Welsh classical harpist Catrin Finch forms one part of an unlikely duo also featuring Senegalese kora player Seckou Keita.
Finch said the combination, which began as an experiment about six years ago, just seems to work.
"It's very touching music. I think it transports you so the harps they fuse the sound worlds together and like I say we draw on classical influences, folk influences, world music influences and all these things go into one big stirring pot with this kind of beautiful strings sound, and out comes what we do really."

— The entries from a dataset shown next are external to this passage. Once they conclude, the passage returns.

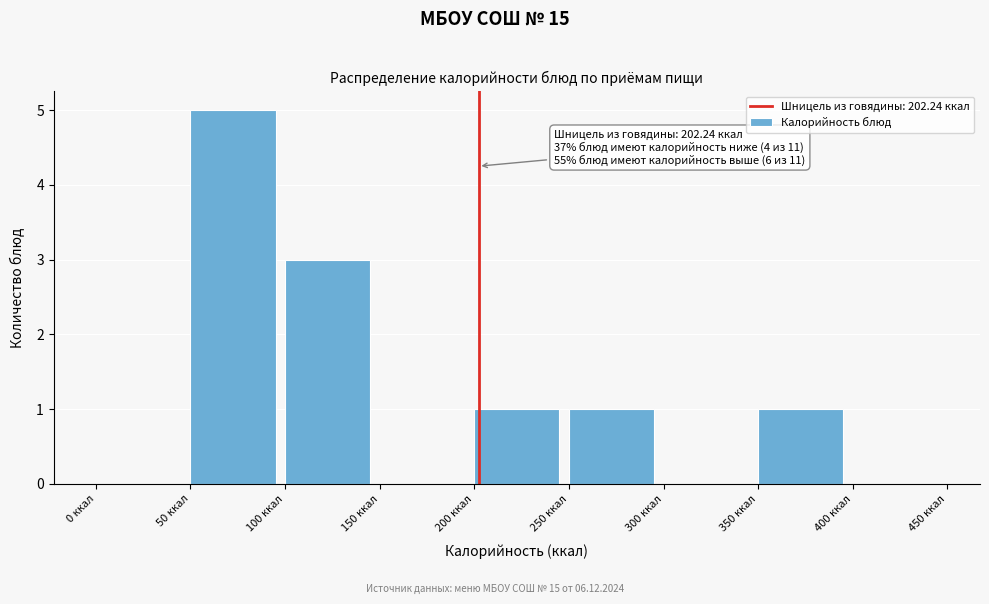

Over which range of the x-axis is the bar tallest?

50 to 100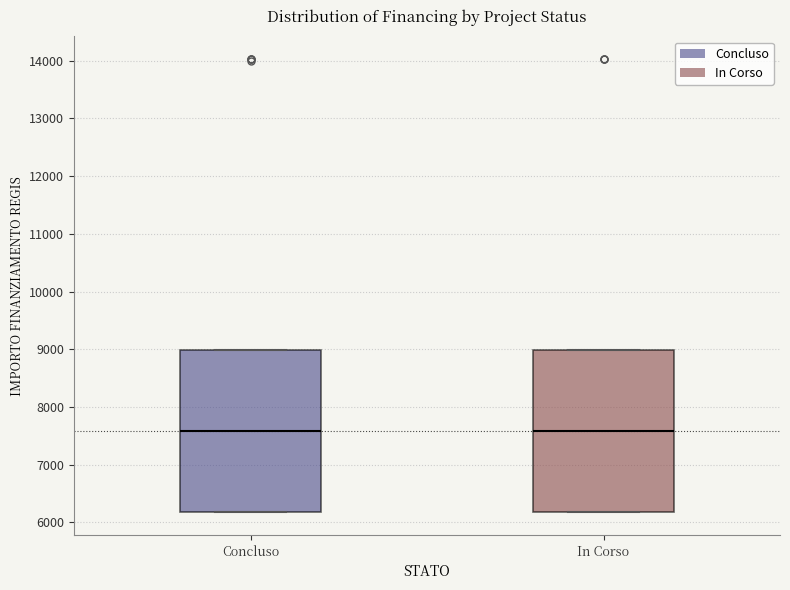

Reading left to right, read every box against the y-axis: the position of its median line, the range the box covers, and the ends of its whiskers. The values are not printed on the chart, so give them approximately, as read against the axis.

Concluso: median 7600, box 6200 to 9000, whiskers 6200 to 9000
In Corso: median 7600, box 6200 to 9000, whiskers 6200 to 9000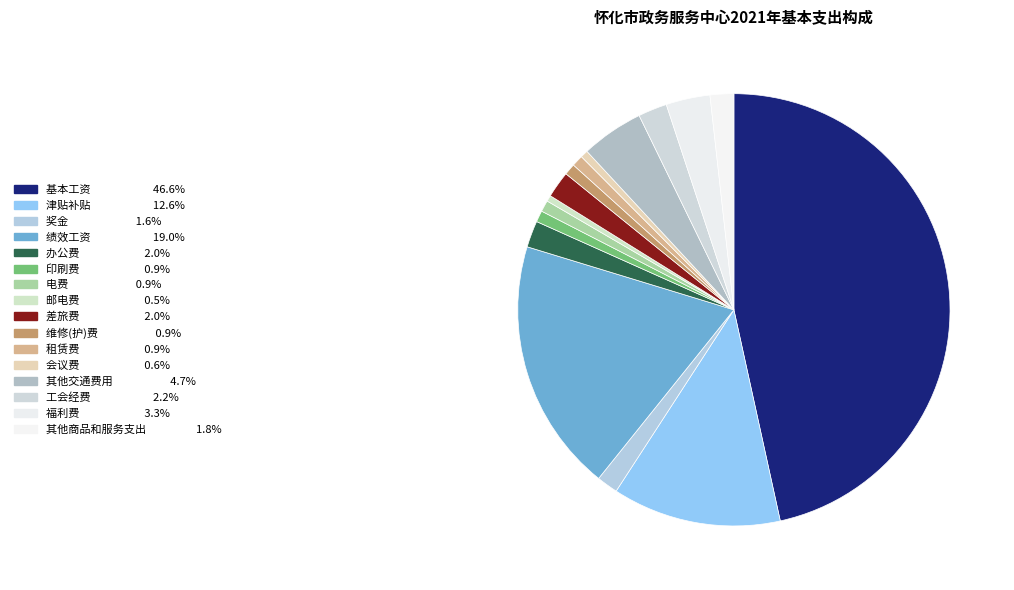

Which category has the biggest portion of the pie?

基本工资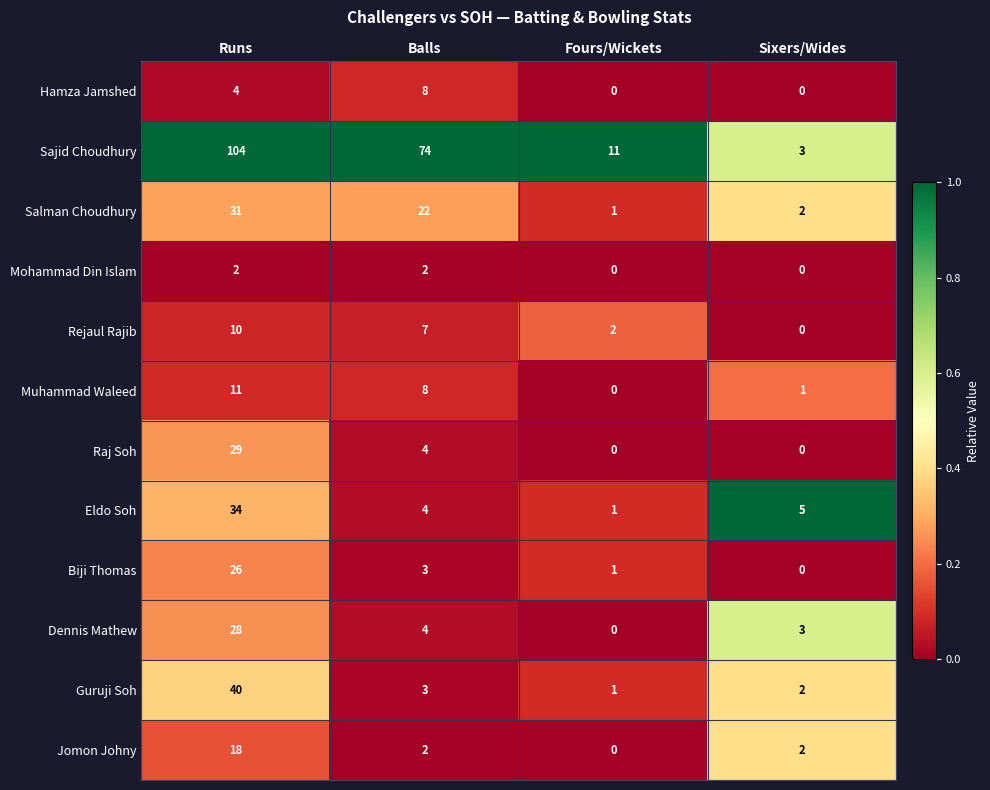

Which series has the largest total across all categories?

Sajid Choudhury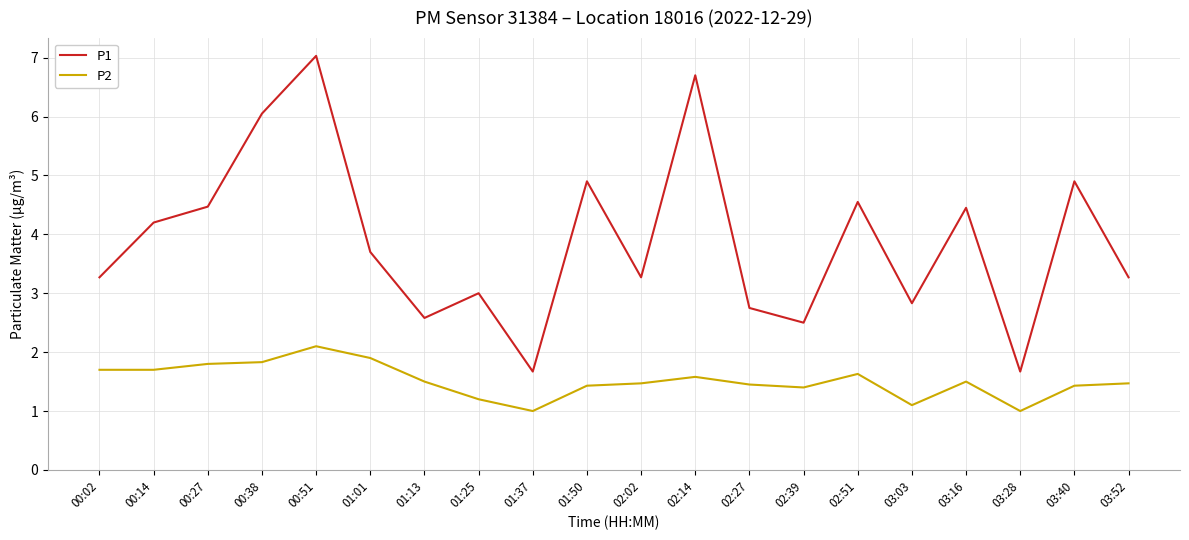

What position from the left is 02:14?

12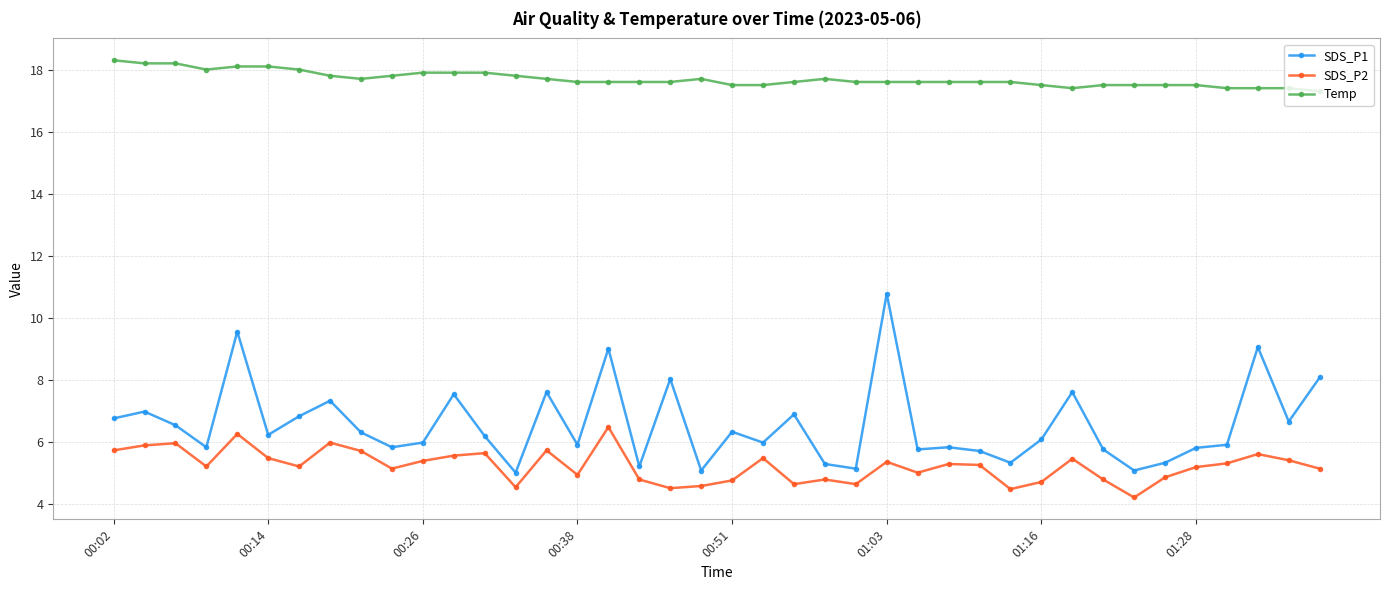

Count the number of data series in this chart.

3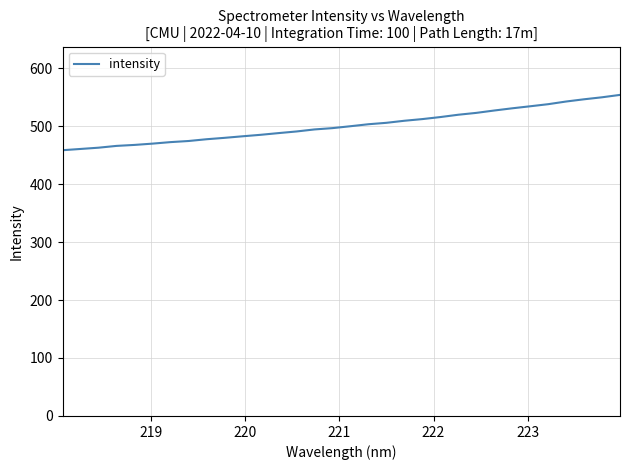

What is the difference between the maximum and minimum values?

95.4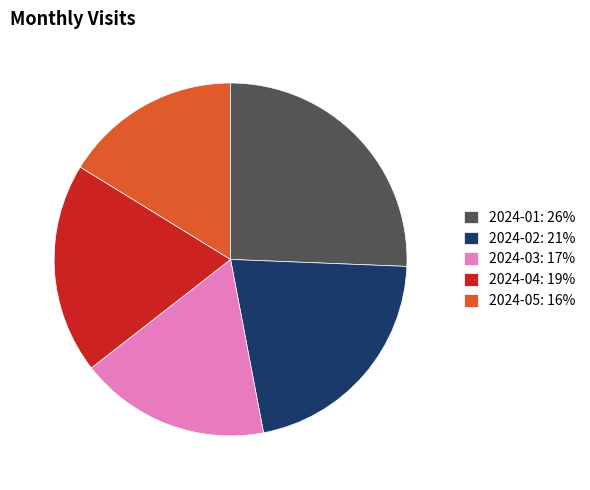

Count the number of slices in the pie.

5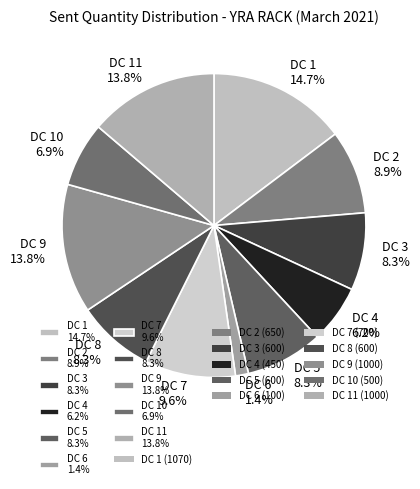

Does DC 4 6.2% account for over 50% of the chart?

No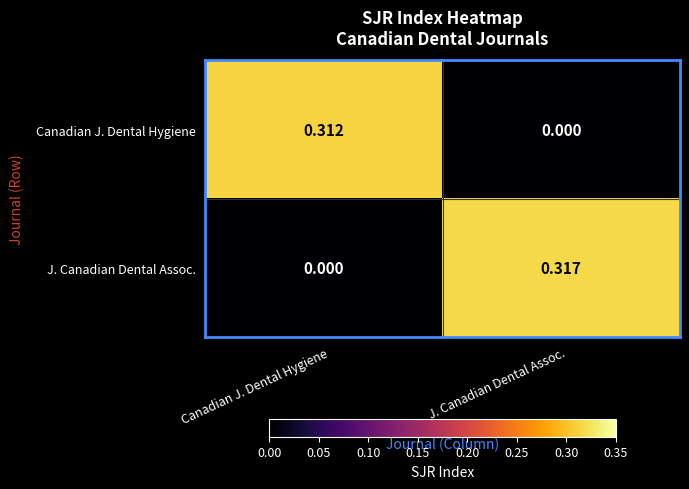

At which category does the chart reach its peak across all series?

J. Canadian Dental Assoc.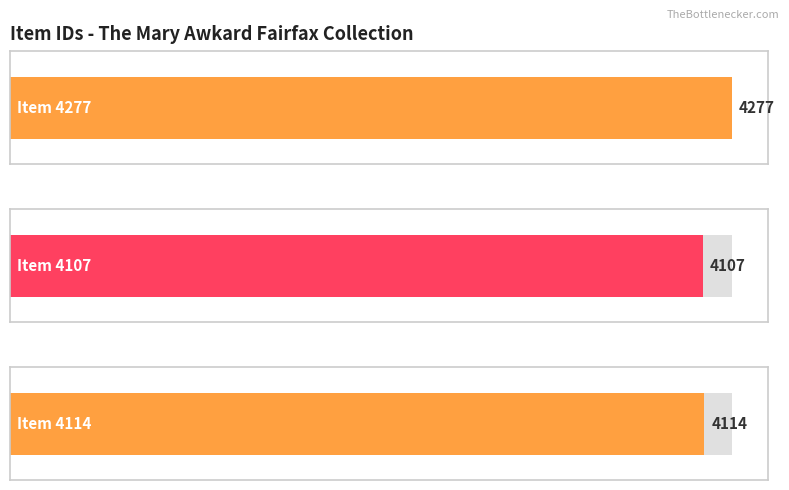

What is the value of the 2nd bar from the left?

4107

If ever there was a band designed to blow away any anxiety festival-goers might have about the coronavirus, surely it is Orquesta Akokán.
Band leader Jacob Plasse, a New Yorker, insisted there would be dancing.
"We play mambo music, like Cuban music from the 1940s and 50s. Pre-salsa inspired by Benny Morey and Parez Prado and what was going on in the casinos of Havana pre-communism. You have to dance. It's required.
"It's like very high energy. It's a big band. There's two percussionists, four saxophones, two trombones, two trumpets, piano, bass and guitar so we're like a dance band but it hits you in the face. It's a lot of fun."
That would be music to the ears of harpist Catrin Finch who reckoned something like Womad was just what people needed at the moment.
"You know, there's a lot of stuff going on in the world.
"In fact, whilst I've been on this trip I've kinda turned the news off because it's just depressing every time you switch it on so this is really great that there is a corner of the world where there's going to be some happiness and music-making going on."
WOMAD begins this evening at 6pm and runs through until Sunday night.